Only the lines from the beginning of the entries through the one with "joined the project." should be written out, please, exactly and without any pictures.

═══ Supplied information ═══

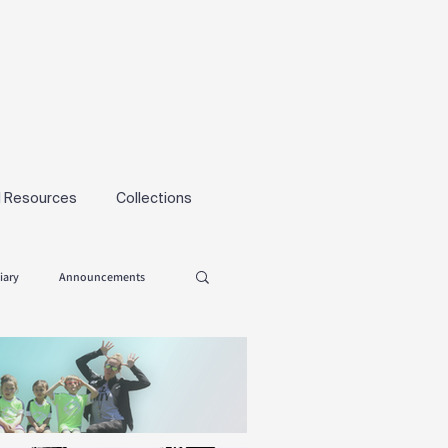
l Resources
Collections
iary
Announcements
Tryouts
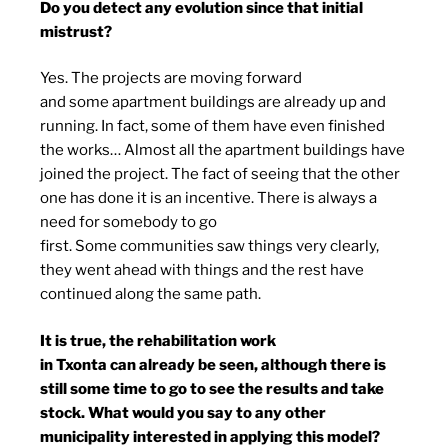
Do you detect any evolution since that initial
mistrust?
Yes. The projects are moving forward
and some apartment buildings are already up and
running. In fact, some of them have even finished
the works… Almost all the apartment buildings have
joined the project. The fact of seeing that the other
one has done it is an incentive. There is always a
need for somebody to go
first. Some communities saw things very clearly,
they went ahead with things and the rest have
continued along the same path.
It is true, the rehabilitation work
in Txonta can already be seen, although there is
still some time to go to see the results and take
stock. What would you say to any other
municipality interested in applying this model?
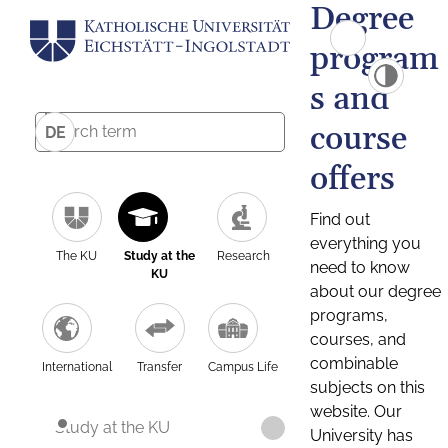
Degree
program
s and
course
DE
offers
Find out
everything you
The KU
Study at the
Research
need to know
KU
about our degree
programs,
courses, and
combinable
International
Transfer
Campus Life
subjects on this
website. Our
Study at the KU
University has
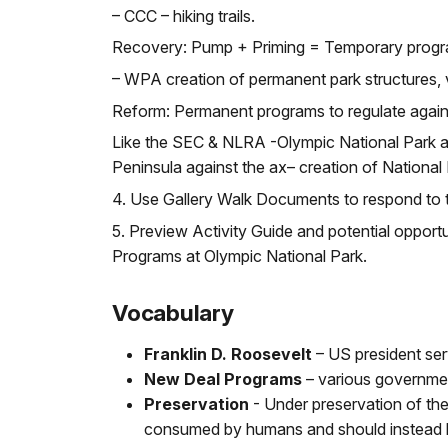
– CCC – hiking trails.
Recovery: Pump + Priming = Temporary progra
– WPA creation of permanent park structures, v
Reform: Permanent programs to regulate again
Like the SEC & NLRA -Olympic National Park a
Peninsula against the ax– creation of National
4. Use Gallery Walk Documents to respond to 
5. Preview Activity Guide and potential opport
Programs at Olympic National Park.
Vocabulary
Franklin D. Roosevelt
– US president ser
New Deal Programs
– various government
Preservation
- Under preservation of the
consumed by humans and should instead be m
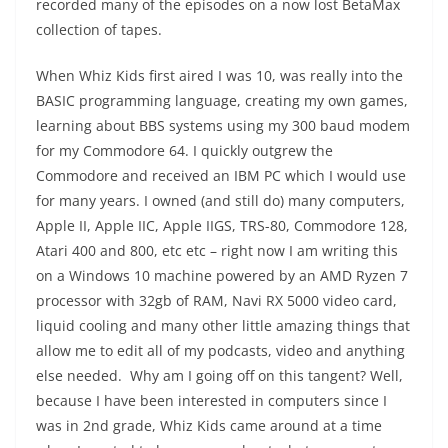
recorded many of the episodes on a now lost BetaMax
collection of tapes.
When Whiz Kids first aired I was 10, was really into the
BASIC programming language, creating my own games,
learning about BBS systems using my 300 baud modem
for my Commodore 64. I quickly outgrew the
Commodore and received an IBM PC which I would use
for many years. I owned (and still do) many computers,
Apple II, Apple IIC, Apple IIGS, TRS-80, Commodore 128,
Atari 400 and 800, etc etc – right now I am writing this
on a Windows 10 machine powered by an AMD Ryzen 7
processor with 32gb of RAM, Navi RX 5000 video card,
liquid cooling and many other little amazing things that
allow me to edit all of my podcasts, video and anything
else needed. Why am I going off on this tangent? Well,
because I have been interested in computers since I
was in 2nd grade, Whiz Kids came around at a time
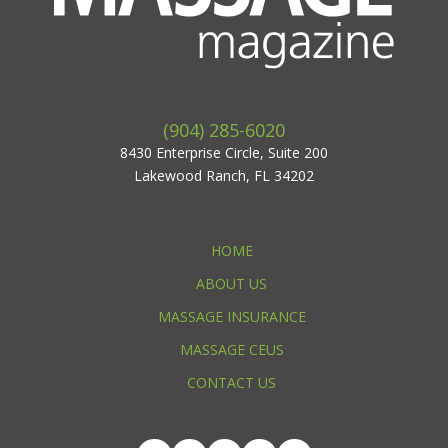
(904) 285-6020
8430 Enterprise Circle, Suite 200
Lakewood Ranch, FL 34202
HOME
ABOUT US
MASSAGE INSURANCE
MASSAGE CEUS
CONTACT US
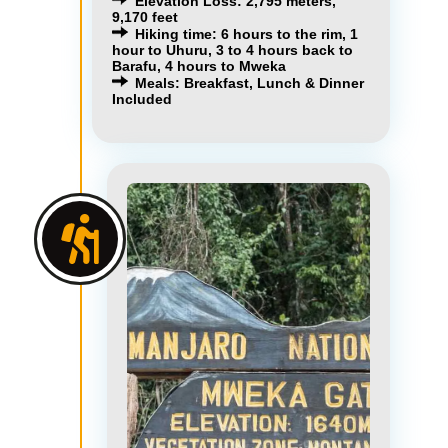
Elevation Loss: 2,795 meters,
9,170 feet
Hiking time: 6 hours to the rim, 1
hour to Uhuru, 3 to 4 hours back to
Barafu, 4 hours to Mweka
Meals: Breakfast, Lunch & Dinner
Included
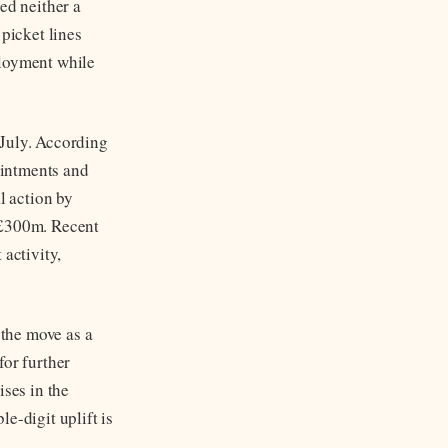
ed neither a
 picket lines
ployment while
 July. According
ointments and
l action by
t £300m. Recent
 activity,
the move as a
for further
ises in the
e-digit uplift is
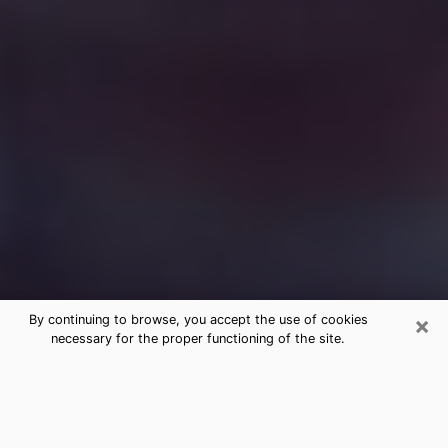
×
By continuing to browse, you accept the use of cookies
necessary for the proper functioning of the site.
Free Medium Questions Phone Call
in Burlington
What is special about clairvoyance is that it gives you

═══

## Exercise output
l Resources
Collections
iary
Announcements
Tryouts
Do you detect any evolution since that initial
mistrust?
Yes. The projects are moving forward
and some apartment buildings are already up and
running. In fact, some of them have even finished
the works… Almost all the apartment buildings have
joined the project. The fact of seeing that the other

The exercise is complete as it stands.